Generals, needless to say, being less knowledgable about economics would never make this mistake. A country can lose a war because it runs out of soldiers. You can lose a war because you run out of guns. You can lose a war becaue you run out of ammunition. You can lose a war because you run out of food. You can lose a war because you don't have enough trained pilots. You can lose a war because you don't have any working nuclear weapons. You can lose a war because your cities have been burned to the ground. You can also lose a war because the political authorities decide that reducing household consumption to direct production to the war effort is no longer worth it, all things considered. There are many reasons you might lose a war. But no country on earth has ever lost a war because it's "out of money." If you have the soldiers, and the soldiers have guns and ammunition, and you have the ability to grow food to feed the soldiers and the workers making the guns and the ammunition then as long as you prefer continued fighting to surrender you can keep waging the war.
That's all pretty obvious if you think about it for ten minutes, and of course nobody surrendered in World War I because they ran out of money. They borrowed money, they printed money, they bartered, they did what they had to do. You fight with your real resources and money is one of several tools for mobilizing real resources. Everyone knows that. What people forget is that this is true in peacetime as well.
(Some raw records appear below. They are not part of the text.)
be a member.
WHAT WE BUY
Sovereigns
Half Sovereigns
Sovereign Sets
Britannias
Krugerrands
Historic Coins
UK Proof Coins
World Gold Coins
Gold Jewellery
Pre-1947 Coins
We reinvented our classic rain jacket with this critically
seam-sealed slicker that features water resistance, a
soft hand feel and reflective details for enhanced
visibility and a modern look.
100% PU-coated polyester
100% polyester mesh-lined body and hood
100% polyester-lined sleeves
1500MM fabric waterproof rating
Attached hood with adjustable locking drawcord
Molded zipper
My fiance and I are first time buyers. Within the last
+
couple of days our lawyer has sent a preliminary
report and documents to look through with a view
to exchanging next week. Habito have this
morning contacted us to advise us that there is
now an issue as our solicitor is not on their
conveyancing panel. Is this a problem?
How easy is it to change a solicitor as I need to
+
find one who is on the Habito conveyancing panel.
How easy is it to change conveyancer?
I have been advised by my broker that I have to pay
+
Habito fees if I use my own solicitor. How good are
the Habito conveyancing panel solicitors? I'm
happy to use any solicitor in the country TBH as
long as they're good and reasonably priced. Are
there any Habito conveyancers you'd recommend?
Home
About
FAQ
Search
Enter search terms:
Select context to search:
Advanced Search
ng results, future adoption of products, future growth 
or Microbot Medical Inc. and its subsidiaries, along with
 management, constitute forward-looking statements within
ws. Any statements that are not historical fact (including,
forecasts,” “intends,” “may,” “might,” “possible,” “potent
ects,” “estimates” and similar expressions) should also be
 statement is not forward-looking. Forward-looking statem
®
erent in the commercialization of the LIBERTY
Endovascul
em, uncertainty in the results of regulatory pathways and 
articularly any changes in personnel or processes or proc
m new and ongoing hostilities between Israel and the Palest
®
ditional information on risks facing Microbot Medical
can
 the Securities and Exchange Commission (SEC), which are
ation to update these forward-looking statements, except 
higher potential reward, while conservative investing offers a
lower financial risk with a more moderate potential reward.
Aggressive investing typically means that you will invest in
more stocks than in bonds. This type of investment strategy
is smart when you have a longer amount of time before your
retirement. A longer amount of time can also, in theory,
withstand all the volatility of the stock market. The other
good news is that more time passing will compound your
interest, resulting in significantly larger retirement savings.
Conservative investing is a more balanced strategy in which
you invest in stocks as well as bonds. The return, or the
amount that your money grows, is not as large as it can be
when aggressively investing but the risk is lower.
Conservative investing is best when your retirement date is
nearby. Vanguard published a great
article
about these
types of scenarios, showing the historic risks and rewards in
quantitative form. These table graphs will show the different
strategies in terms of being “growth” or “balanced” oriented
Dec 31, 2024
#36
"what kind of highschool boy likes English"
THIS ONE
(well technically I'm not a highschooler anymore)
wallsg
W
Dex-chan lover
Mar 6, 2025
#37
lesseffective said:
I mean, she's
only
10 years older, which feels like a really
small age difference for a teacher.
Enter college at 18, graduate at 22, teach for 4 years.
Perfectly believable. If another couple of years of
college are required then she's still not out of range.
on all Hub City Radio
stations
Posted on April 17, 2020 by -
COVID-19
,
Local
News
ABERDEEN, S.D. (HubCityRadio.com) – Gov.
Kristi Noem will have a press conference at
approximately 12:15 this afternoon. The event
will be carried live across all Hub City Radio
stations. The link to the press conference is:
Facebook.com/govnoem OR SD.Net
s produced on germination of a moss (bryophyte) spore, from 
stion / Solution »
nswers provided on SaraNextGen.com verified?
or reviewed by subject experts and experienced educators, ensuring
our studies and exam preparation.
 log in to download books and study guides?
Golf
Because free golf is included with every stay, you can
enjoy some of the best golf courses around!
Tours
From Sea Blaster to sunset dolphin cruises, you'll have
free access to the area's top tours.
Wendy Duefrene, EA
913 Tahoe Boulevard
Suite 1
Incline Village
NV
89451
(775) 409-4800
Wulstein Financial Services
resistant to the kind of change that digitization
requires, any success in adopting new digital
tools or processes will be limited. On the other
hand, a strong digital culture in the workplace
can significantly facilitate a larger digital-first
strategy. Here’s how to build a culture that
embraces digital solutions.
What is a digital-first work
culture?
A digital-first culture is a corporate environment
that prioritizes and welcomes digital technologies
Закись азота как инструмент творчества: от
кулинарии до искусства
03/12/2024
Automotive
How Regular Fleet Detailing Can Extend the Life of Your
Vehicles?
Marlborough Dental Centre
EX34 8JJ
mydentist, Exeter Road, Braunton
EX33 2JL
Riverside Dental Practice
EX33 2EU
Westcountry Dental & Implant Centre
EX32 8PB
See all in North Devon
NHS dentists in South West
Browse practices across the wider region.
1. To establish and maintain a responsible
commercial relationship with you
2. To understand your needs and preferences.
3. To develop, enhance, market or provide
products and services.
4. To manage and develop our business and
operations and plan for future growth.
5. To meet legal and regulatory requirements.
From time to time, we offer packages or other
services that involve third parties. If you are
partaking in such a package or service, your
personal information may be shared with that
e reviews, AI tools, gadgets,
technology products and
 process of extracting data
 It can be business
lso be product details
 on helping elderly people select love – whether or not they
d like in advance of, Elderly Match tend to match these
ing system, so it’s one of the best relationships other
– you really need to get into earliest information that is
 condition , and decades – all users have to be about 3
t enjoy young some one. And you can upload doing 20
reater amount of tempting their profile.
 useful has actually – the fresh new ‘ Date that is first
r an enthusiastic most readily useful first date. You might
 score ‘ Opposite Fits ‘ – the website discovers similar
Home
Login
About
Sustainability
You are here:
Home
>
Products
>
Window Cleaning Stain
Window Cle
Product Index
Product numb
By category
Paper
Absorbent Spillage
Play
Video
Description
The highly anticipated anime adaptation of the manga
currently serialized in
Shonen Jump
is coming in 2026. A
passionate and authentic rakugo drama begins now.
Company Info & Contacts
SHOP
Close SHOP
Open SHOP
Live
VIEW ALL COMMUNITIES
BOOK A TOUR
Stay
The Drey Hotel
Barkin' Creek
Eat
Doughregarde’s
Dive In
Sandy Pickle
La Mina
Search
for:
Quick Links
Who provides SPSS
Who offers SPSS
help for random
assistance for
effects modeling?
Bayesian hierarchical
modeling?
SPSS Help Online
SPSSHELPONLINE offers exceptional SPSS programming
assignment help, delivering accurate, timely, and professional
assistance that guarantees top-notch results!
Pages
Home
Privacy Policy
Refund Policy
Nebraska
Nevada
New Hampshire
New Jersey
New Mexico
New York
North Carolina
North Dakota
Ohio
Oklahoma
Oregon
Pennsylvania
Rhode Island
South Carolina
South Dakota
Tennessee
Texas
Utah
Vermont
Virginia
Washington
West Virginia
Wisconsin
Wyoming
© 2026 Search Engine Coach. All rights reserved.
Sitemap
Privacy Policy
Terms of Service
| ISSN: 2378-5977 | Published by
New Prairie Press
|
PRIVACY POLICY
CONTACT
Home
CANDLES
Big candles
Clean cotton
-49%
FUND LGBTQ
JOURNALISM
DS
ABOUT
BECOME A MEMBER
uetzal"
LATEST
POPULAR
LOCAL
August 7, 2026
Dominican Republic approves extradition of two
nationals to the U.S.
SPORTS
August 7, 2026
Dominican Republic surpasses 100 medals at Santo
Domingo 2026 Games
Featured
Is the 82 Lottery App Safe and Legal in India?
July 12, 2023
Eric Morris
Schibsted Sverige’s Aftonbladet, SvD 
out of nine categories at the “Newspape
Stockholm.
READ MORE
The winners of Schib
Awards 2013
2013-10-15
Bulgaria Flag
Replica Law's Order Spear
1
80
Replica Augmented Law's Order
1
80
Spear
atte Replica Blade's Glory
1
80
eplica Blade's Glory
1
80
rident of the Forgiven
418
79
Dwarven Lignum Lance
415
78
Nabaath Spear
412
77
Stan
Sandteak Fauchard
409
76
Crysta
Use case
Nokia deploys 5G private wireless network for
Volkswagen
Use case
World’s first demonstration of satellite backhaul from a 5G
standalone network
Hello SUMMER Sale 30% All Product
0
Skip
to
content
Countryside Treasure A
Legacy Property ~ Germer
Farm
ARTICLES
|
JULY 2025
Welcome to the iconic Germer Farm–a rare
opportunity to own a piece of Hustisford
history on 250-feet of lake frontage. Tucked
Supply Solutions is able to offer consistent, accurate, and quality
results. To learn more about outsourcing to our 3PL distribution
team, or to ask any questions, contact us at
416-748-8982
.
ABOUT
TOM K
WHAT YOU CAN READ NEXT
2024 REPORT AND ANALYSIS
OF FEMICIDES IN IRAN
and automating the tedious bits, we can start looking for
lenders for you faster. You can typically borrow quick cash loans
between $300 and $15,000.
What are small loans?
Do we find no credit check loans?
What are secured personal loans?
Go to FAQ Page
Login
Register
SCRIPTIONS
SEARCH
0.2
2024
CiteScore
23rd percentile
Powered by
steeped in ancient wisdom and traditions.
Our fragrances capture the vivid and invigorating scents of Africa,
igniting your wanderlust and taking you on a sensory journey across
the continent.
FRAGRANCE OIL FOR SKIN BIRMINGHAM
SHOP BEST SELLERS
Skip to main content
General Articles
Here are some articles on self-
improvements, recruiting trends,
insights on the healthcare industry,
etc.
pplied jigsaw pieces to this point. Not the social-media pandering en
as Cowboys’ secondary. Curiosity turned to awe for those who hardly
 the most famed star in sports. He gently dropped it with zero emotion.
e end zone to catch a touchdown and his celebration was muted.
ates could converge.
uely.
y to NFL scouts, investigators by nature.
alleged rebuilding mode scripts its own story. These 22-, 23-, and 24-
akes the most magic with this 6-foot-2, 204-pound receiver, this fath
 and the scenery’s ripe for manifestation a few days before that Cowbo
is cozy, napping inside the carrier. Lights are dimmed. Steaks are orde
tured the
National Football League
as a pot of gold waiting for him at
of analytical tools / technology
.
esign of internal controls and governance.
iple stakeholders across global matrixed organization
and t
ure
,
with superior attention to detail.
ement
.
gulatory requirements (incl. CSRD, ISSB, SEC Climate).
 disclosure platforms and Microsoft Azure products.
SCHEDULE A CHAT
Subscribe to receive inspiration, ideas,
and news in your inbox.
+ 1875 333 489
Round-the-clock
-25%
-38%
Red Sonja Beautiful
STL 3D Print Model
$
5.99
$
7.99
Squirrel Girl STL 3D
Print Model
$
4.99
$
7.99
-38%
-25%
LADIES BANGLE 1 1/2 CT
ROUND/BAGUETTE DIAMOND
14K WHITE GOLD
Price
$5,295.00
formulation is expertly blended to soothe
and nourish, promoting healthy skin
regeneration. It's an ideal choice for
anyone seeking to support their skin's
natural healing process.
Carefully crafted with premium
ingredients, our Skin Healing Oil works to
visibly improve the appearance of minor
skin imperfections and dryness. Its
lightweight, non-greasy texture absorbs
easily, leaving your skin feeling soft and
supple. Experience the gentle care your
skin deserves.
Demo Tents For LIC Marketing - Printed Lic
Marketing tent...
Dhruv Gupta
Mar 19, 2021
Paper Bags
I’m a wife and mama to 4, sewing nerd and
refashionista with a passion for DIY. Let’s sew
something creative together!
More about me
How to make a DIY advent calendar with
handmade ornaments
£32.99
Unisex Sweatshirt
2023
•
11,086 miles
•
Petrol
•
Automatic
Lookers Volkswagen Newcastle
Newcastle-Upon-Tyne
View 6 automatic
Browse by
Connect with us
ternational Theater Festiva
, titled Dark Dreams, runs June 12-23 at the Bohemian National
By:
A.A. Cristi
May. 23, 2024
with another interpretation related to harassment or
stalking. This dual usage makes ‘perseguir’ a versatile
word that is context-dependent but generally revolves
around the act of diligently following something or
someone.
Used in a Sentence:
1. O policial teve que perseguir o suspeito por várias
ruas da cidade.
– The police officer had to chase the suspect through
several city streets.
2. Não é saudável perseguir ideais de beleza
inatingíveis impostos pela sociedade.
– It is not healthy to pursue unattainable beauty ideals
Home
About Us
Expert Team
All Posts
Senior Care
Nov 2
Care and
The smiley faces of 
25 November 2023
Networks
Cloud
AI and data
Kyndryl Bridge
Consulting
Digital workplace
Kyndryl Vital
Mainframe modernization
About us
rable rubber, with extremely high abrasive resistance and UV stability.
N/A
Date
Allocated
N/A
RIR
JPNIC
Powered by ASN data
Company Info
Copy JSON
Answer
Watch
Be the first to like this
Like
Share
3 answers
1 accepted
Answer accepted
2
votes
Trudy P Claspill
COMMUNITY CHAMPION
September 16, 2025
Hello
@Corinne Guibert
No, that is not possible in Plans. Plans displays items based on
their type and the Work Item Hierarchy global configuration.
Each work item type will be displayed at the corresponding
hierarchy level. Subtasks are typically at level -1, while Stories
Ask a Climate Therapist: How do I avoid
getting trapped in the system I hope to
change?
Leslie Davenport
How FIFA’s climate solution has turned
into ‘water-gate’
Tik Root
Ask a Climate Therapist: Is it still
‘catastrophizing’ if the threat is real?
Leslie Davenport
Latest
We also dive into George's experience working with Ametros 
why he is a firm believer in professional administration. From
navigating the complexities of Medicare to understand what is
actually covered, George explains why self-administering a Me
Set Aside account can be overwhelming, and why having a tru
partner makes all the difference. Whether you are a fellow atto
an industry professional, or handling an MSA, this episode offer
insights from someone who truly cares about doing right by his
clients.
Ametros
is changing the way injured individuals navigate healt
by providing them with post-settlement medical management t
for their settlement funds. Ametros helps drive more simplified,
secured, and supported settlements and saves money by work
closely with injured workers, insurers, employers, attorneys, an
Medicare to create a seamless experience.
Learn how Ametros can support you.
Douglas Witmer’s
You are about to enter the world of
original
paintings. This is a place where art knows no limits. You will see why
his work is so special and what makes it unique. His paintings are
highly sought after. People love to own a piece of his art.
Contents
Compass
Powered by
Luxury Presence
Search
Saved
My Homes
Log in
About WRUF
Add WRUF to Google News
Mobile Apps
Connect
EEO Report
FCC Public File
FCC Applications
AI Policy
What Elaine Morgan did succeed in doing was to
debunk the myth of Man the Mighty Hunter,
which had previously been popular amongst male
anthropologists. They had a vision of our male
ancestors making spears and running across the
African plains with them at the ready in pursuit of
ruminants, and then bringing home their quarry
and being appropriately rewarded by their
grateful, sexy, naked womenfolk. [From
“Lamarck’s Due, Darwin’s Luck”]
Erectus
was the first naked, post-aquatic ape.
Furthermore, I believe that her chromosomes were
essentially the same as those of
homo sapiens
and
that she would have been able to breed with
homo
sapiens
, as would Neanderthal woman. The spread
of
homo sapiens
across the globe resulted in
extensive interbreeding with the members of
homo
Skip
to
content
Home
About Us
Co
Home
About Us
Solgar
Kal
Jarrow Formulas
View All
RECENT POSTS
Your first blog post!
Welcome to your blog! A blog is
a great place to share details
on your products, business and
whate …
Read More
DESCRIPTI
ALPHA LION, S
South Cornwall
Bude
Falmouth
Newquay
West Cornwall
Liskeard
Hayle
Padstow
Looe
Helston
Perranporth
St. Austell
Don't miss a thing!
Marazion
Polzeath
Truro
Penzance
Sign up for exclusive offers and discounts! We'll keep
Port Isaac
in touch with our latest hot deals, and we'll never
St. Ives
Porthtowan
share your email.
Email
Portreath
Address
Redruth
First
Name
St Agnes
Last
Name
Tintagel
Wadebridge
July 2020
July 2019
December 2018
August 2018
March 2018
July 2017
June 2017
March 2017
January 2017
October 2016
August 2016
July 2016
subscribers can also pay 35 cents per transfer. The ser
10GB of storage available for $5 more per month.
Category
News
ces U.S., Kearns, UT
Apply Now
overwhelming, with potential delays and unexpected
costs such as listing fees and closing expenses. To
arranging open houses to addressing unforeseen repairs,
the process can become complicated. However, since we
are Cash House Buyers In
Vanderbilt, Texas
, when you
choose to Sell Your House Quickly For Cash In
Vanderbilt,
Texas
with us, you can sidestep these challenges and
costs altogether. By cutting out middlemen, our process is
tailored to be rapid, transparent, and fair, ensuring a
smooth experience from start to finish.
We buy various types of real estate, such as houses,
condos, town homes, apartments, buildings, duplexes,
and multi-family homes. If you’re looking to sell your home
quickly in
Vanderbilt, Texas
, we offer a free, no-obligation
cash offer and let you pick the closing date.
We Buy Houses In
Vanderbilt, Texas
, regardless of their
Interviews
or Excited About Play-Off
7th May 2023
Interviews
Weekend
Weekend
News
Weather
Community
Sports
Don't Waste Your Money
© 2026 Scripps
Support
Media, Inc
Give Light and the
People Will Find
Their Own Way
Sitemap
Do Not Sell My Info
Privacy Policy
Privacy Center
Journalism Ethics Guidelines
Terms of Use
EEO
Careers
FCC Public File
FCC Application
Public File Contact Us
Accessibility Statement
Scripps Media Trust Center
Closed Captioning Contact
No matter what you do with your monetary system, you can't conjure up real resources that you don't have. But by the same token, if you in fact have real resources available "lack of money" is never a good reason to fail to mobilize them. What's true is that in a democracy that's not at war, different political elites will typically disagree about the ends toward which it makes sense to mobilize real resources. Combine that fact with an American-style political system where disagreement leads to gridlock, and what you get is wasteful idling.